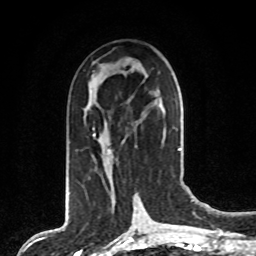
Breast MRI, one axial slice. Cropped to one breast. Dynamic contrast-enhanced series, time point 2 of 8 at this slice position (early post-contrast). 1.5 T. TE 4.2 ms, TR 7 ms. 256 × 256 image matrix, field of view 165 × 165 mm. Female patient.
Outlined on this slice (semi-automatic segmentation, software-assisted and operator-edited):
- enhancing-tissue mask used for the functional tumour volume (all voxels passing the contrast-enhancement thresholds inside the analysis volume; usually the tumour): bounding box <92,105,165,153> (left, top, right, bottom; pixels)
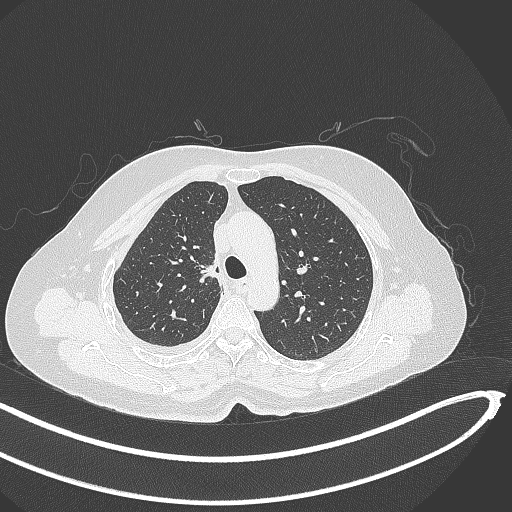
Chest CT, one axial slice; slice 273 of 345 in the series (ordered by position); reconstruction kernel B70f; 120 kVp; lung window (W 1500 / L -600 HU); 1 mm slice thickness; 512 × 512 image matrix. Patient: female, 64 years. From the clinical record (not read from this slice): clinical TNM (as recorded): T1b N0 M1.
Outlined on this slice (rectangle marked by the reading radiologist):
- lung tumour (recorded histology: adenocarcinoma): bounding box (x1, y1, x2, y2) in pixels: (198, 255, 224, 288)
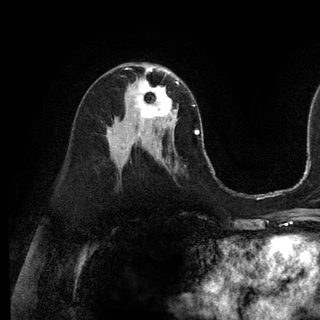
Breast MRI (dynamic contrast-enhanced), one axial slice. Slice 61 of 128 in the series (ordered by position). Cropped to one breast. Dynamic contrast-enhanced series, time point 2 of 6 at this slice position (early post-contrast). 3 T. TE 2.8 ms, TR 7.3 ms. 320 × 320 image matrix, field of view 225 × 225 mm. Female patient.
Outlined on this slice (semi-automatic segmentation, software-assisted and operator-edited):
- enhancing-tissue mask used for the functional tumour volume (all voxels passing the contrast-enhancement thresholds inside the analysis volume; usually the tumour): box from (x=135, y=72) to (x=179, y=119) px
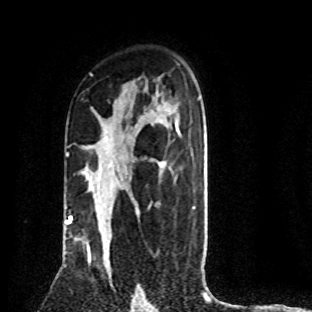
Breast MRI (dynamic contrast-enhanced), one axial slice; position 54 of 80 along the scan axis; cropped to one breast; dynamic contrast-enhanced series, time point 2 of 8 at this slice position (early post-contrast); 1.5 T; TE 4.2 ms, TR 7.1 ms; 2 mm slice thickness; 312 × 312 image matrix, field of view 189 × 189 mm. Female patient.
Structures marked on this image (semi-automatically segmented with operator editing):
- enhancing-tissue mask used for the functional tumour volume (all voxels passing the contrast-enhancement thresholds inside the analysis volume; usually the tumour): bounding box (x1, y1, x2, y2) in pixels: (70, 219, 109, 270)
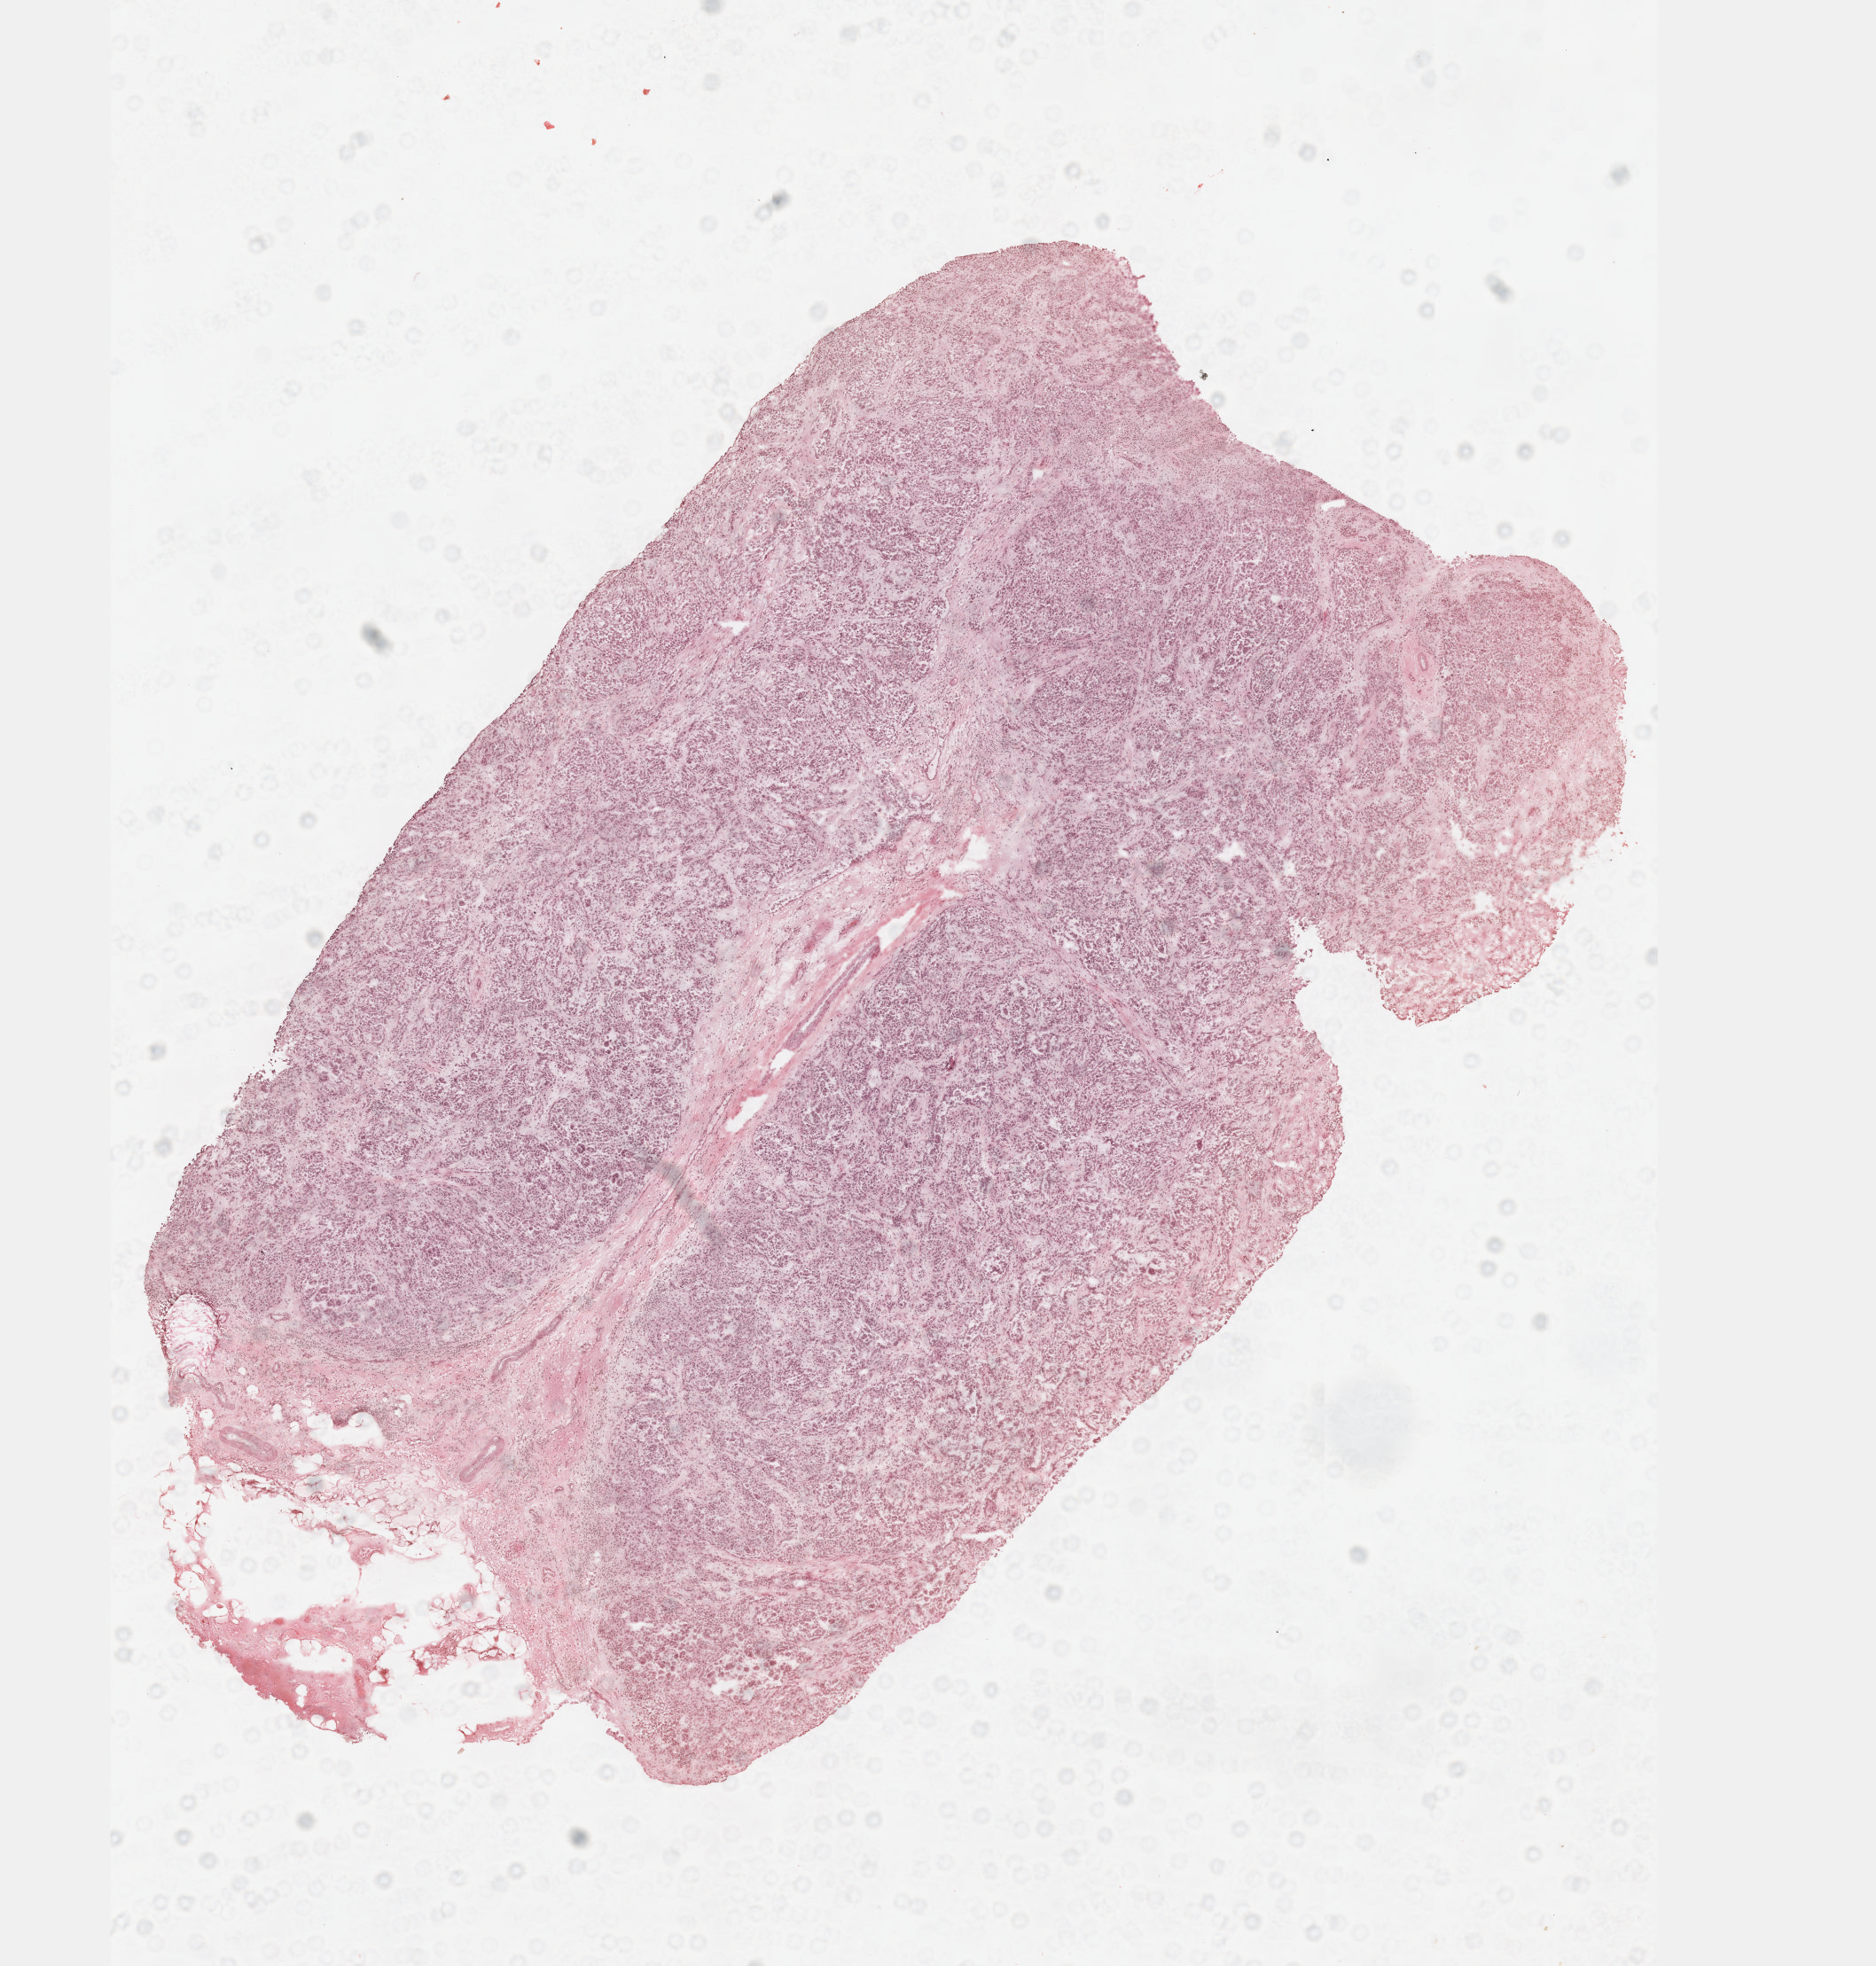
Whole-slide histology image, H&E-stained — shown as a low-resolution overview of the whole scanned area (about 8.6 x 9.0 mm, acquisition: 40x scan). Frozen section from the top of the tissue portion. Sample: primary tumour, mesothelium. Male patient; age at initial diagnosis 51 years. Pathologist review of this section (percent, as recorded): tumour cells 70%, tumour nuclei 70%, normal cells 0%, stromal cells 30%, necrosis 0%. Inflammatory infiltration, as recorded: lymphocyte infiltration 40%, monocyte infiltration 20%, neutrophil infiltration 20%.
• laterality: right
• TNM: T3 N2 MX
• AJCC pathologic stage: III (7th edition)
• diagnosis: Epithelioid mesothelioma, malignant (pleura, NOS)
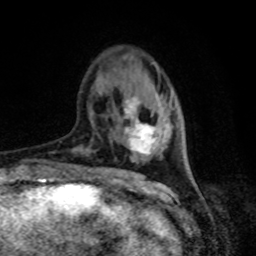
Breast MRI, one axial slice; position 24 of 80 along the scan axis; cropped to one breast; dynamic contrast-enhanced series, time point 2 of 8 at this slice position (early post-contrast); 1.5 T; TE 4.2 ms, TR 7 ms; 2 mm slice thickness; 256 × 256 image matrix, field of view 165 × 165 mm. Female patient.
Structures marked on this image (semi-automatically segmented with operator editing):
- enhancing-tissue mask used for the functional tumour volume (all voxels passing the contrast-enhancement thresholds inside the analysis volume; usually the tumour): bounding box <125,94,158,154> (left, top, right, bottom; pixels)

------------------------------------

What you are asked to do
Before you print the records, please set aside any pictures and keep everything else exact.

Answer box
Breast MRI, one axial slice. Cropped to one breast. Dynamic contrast-enhanced series, time point 2 of 8 at this slice position (early post-contrast). 1.5 T. TE 4.2 ms, TR 7 ms. 256 × 256 image matrix, field of view 165 × 165 mm. Female patient.
Outlined on this slice (semi-automatic segmentation, software-assisted and operator-edited):
- enhancing-tissue mask used for the functional tumour volume (all voxels passing the contrast-enhancement thresholds inside the analysis volume; usually the tumour): bounding box <92,105,165,153> (left, top, right, bottom; pixels)
Chest CT, one axial slice; slice 273 of 345 in the series (ordered by position); reconstruction kernel B70f; 120 kVp; lung window (W 1500 / L -600 HU); 1 mm slice thickness; 512 × 512 image matrix. Patient: female, 64 years. From the clinical record (not read from this slice): clinical TNM (as recorded): T1b N0 M1.
Outlined on this slice (rectangle marked by the reading radiologist):
- lung tumour (recorded histology: adenocarcinoma): bounding box (x1, y1, x2, y2) in pixels: (198, 255, 224, 288)
Breast MRI (dynamic contrast-enhanced), one axial slice. Slice 61 of 128 in the series (ordered by position). Cropped to one breast. Dynamic contrast-enhanced series, time point 2 of 6 at this slice position (early post-contrast). 3 T. TE 2.8 ms, TR 7.3 ms. 320 × 320 image matrix, field of view 225 × 225 mm. Female patient.
Outlined on this slice (semi-automatic segmentation, software-assisted and operator-edited):
- enhancing-tissue mask used for the functional tumour volume (all voxels passing the contrast-enhancement thresholds inside the analysis volume; usually the tumour): box from (x=135, y=72) to (x=179, y=119) px
Breast MRI (dynamic contrast-enhanced), one axial slice; position 54 of 80 along the scan axis; cropped to one breast; dynamic contrast-enhanced series, time point 2 of 8 at this slice position (early post-contrast); 1.5 T; TE 4.2 ms, TR 7.1 ms; 2 mm slice thickness; 312 × 312 image matrix, field of view 189 × 189 mm. Female patient.
Structures marked on this image (semi-automatically segmented with operator editing):
- enhancing-tissue mask used for the functional tumour volume (all voxels passing the contrast-enhancement thresholds inside the analysis volume; usually the tumour): bounding box (x1, y1, x2, y2) in pixels: (70, 219, 109, 270)
Whole-slide histology image, H&E-stained — shown as a low-resolution overview of the whole scanned area (about 8.6 x 9.0 mm, acquisition: 40x scan). Frozen section from the top of the tissue portion. Sample: primary tumour, mesothelium. Male patient; age at initial diagnosis 51 years. Pathologist review of this section (percent, as recorded): tumour cells 70%, tumour nuclei 70%, normal cells 0%, stromal cells 30%, necrosis 0%. Inflammatory infiltration, as recorded: lymphocyte infiltration 40%, monocyte infiltration 20%, neutrophil infiltration 20%.
• laterality: right
• TNM: T3 N2 MX
• AJCC pathologic stage: III (7th edition)
• diagnosis: Epithelioid mesothelioma, malignant (pleura, NOS)
Breast MRI, one axial slice; position 24 of 80 along the scan axis; cropped to one breast; dynamic contrast-enhanced series, time point 2 of 8 at this slice position (early post-contrast); 1.5 T; TE 4.2 ms, TR 7 ms; 2 mm slice thickness; 256 × 256 image matrix, field of view 165 × 165 mm. Female patient.
Structures marked on this image (semi-automatically segmented with operator editing):
- enhancing-tissue mask used for the functional tumour volume (all voxels passing the contrast-enhancement thresholds inside the analysis volume; usually the tumour): bounding box <125,94,158,154> (left, top, right, bottom; pixels)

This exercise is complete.